--- Directives ---
- A) From the passage on Verstappen's grid penalty, quote everything from "So when Bottas's" down to "of the day.".
- B) In the passage on Verstappen's grid penalty, rewrite the paragraph beginning "So when Bottas's notice reached the FIA" in fewer words, keeping its main facts.

--- Passage provided ---
--- --- ---
If another car had taken the same engine or gearbox penalties after those four, then Verstappen would have been four from the back and after his grid penalty, he'd have been second from last.

So when Bottas's notice reached the FIA, he was putting himself ahead of Verstappen but anyone notifying later would have been behind Verstappen.

Right: rules and complications out of the way, long story short, Verstappen finished second. A storming drive through the back half of the field had a bit of a pause and then a second wind brought him up to fourth, ahead of Ricciardo. It was an absolutely stellar drive that, on any other day, would have seen him lauded as F1's hero of the day.
--- --- ---
--- Information supplied ---
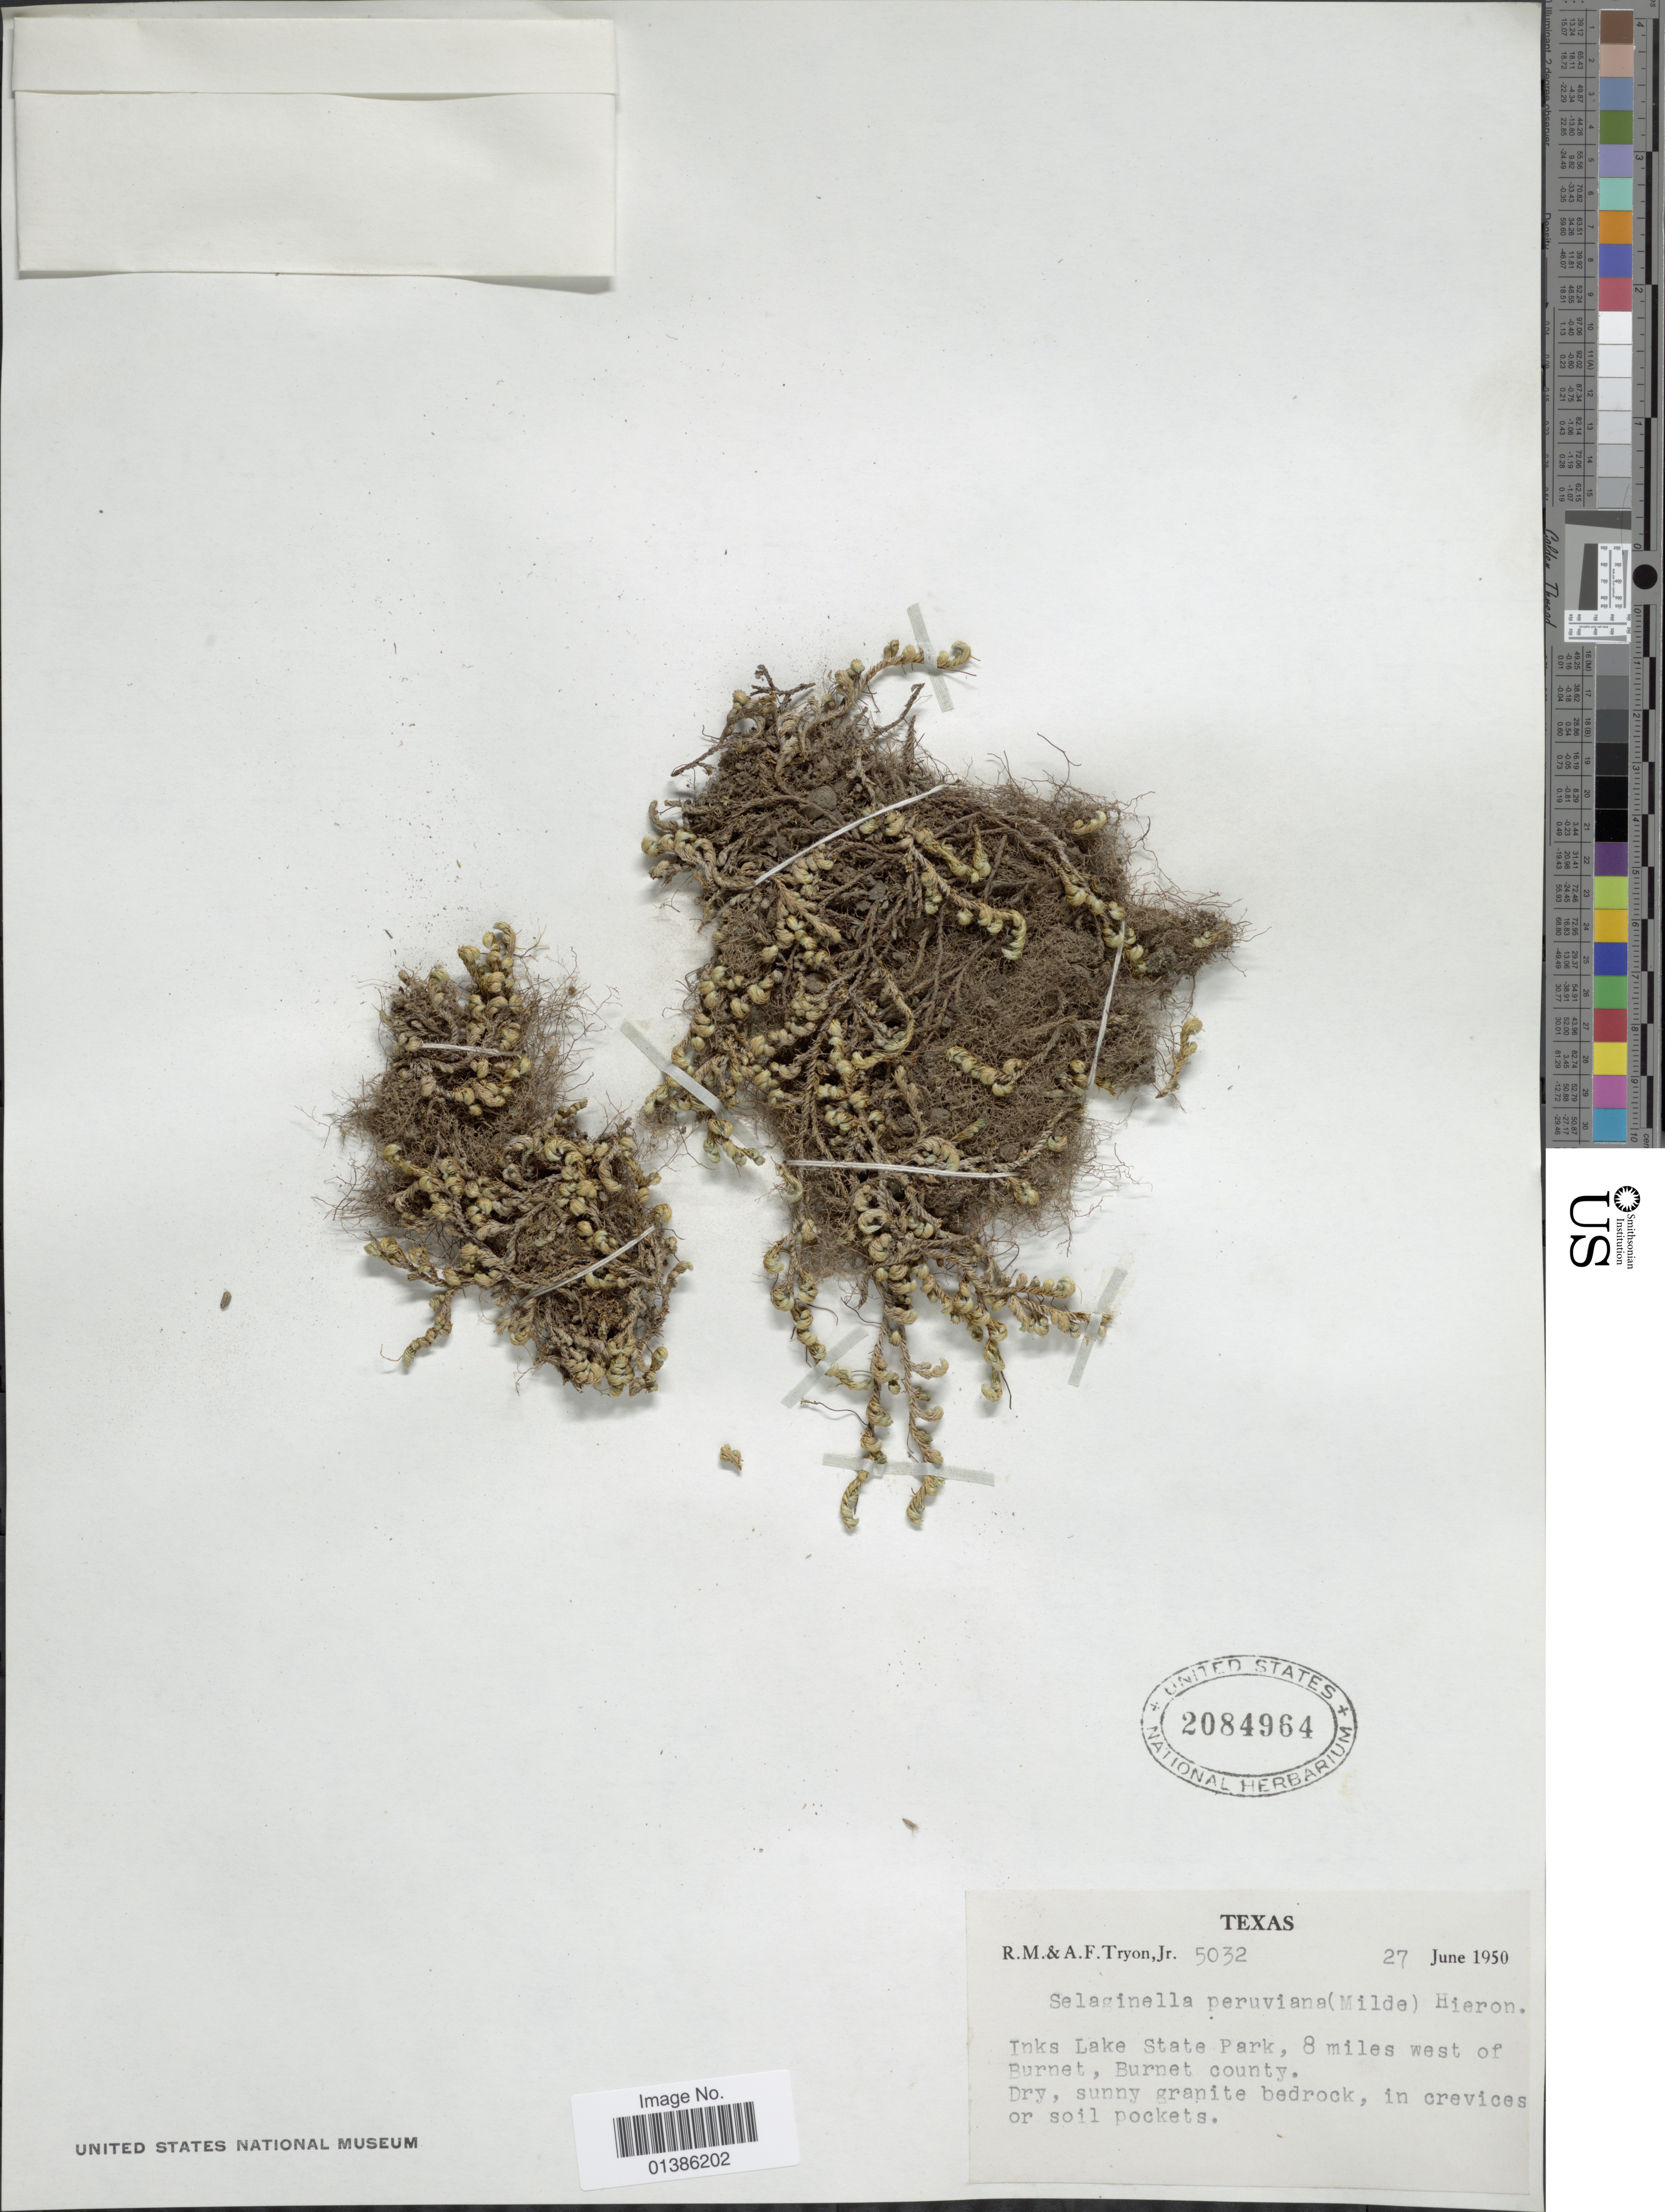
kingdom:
--- --- ---
--- Results of the exercise ---
- A)
So when Bottas's notice reached the FIA, he was putting himself ahead of Verstappen but anyone notifying later would have been behind Verstappen.

Right: rules and complications out of the way, long story short, Verstappen finished second. A storming drive through the back half of the field had a bit of a pause and then a second wind brought him up to fourth, ahead of Ricciardo. It was an absolutely stellar drive that, on any other day, would have seen him lauded as F1's hero of the day.

- B) Bottas's notice reaching the FIA put him ahead of Verstappen, and anyone who gave notice later would have been behind Verstappen.